Libya's $20 Billion Oil Boost: A New Era with TotalEnergies and ConocoPhillips
Libya will ink a 25-year oil agreement with TotalEnergies and ConocoPhillips, promising $20 billion in investments to increase production by up to 850,000 barrels daily. This deal, involving Libya's Waha Oil Company, is set to generate $376 billion in revenues, marking a new chapter in Libya's turbulent oil history.
Libya is set to enter a transformative era in its oil industry, signing a 25-year agreement with France's TotalEnergies and U.S.-based ConocoPhillips. Prime Minister Abdulhamid al-Dbeibah announced the deal, highlighting its potential for $20 billion in investments and the goal of boosting production by 850,000 barrels per day.

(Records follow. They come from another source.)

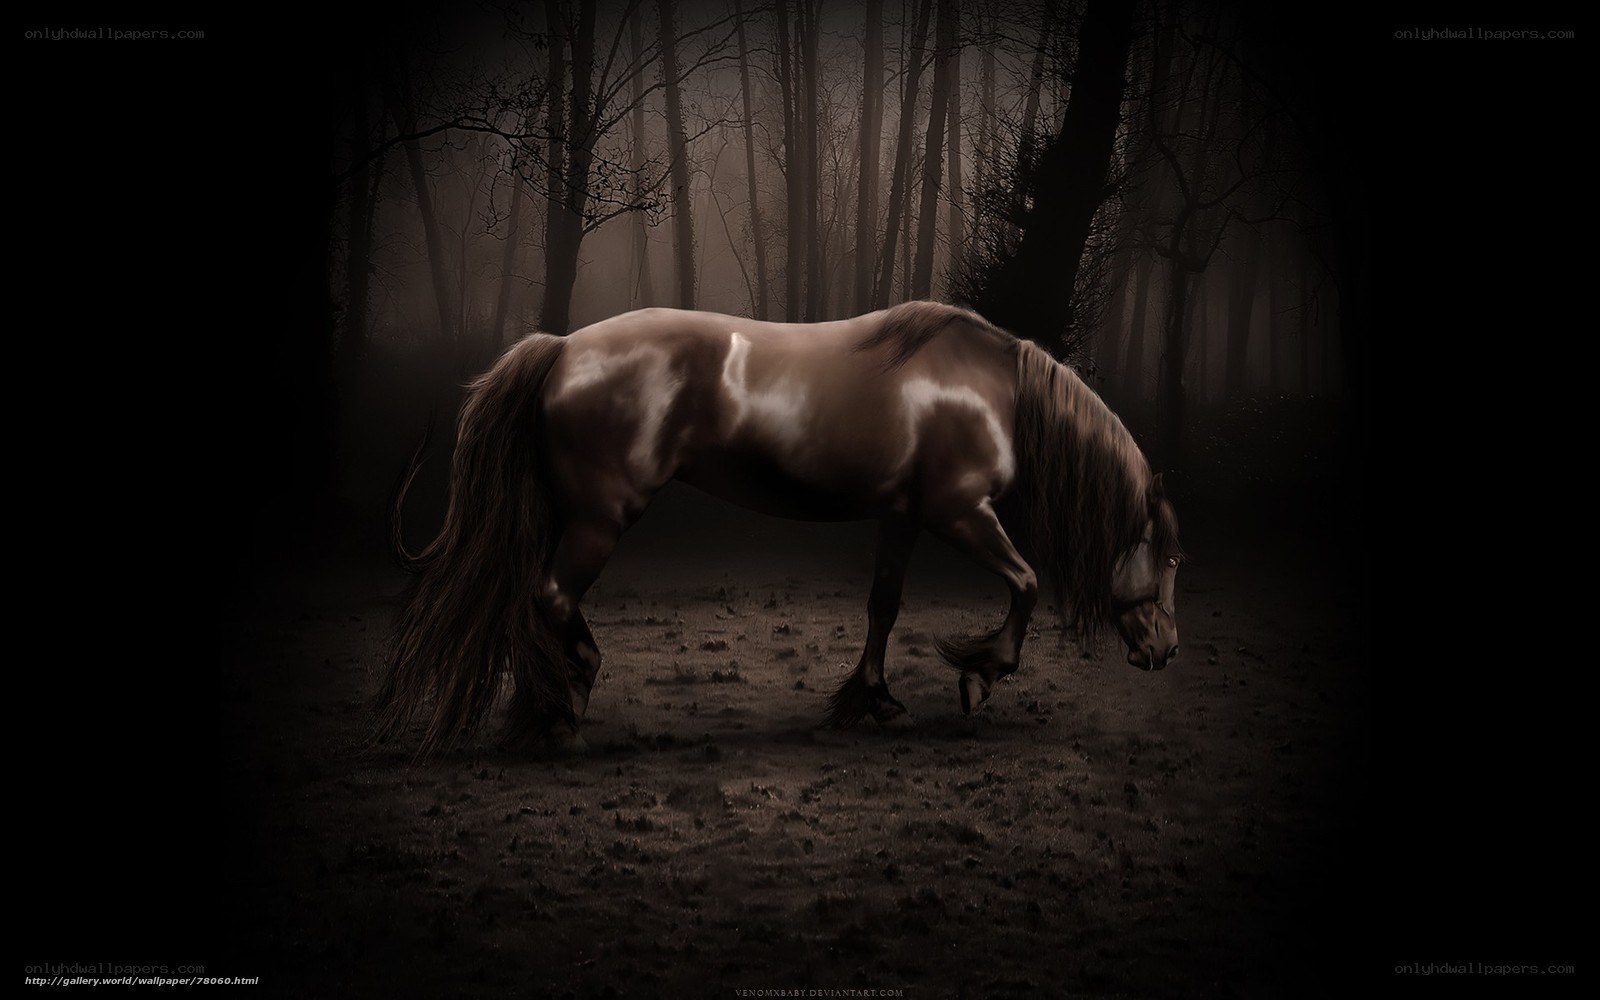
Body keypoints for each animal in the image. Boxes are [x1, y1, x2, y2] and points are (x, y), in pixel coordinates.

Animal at [377, 301, 1182, 756]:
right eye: (1171, 560)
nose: (1166, 651)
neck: (990, 388)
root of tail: (562, 349)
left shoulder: (904, 516)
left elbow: (883, 608)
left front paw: (872, 701)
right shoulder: (959, 512)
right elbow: (1026, 582)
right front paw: (980, 678)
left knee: (532, 598)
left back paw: (545, 710)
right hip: (601, 517)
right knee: (549, 596)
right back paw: (565, 712)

This agreement is facilitated through the Waha Oil Company, a subsidiary of Libya's National Oil Corporation. The contract is expected to generate net revenues exceeding $376 billion. Dbeibah revealed that Libya is also preparing to sign a memorandum of understanding with Chevron and a cooperation agreement with Egypt's oil ministry.
Africa's significant oil producer, Libya, has faced disruptions since 2014 due to internal conflicts post-Gaddafi. The new agreements underscore strengthening ties with key international partners, aiming to bolster Libya's economy through enhanced global energy collaboration.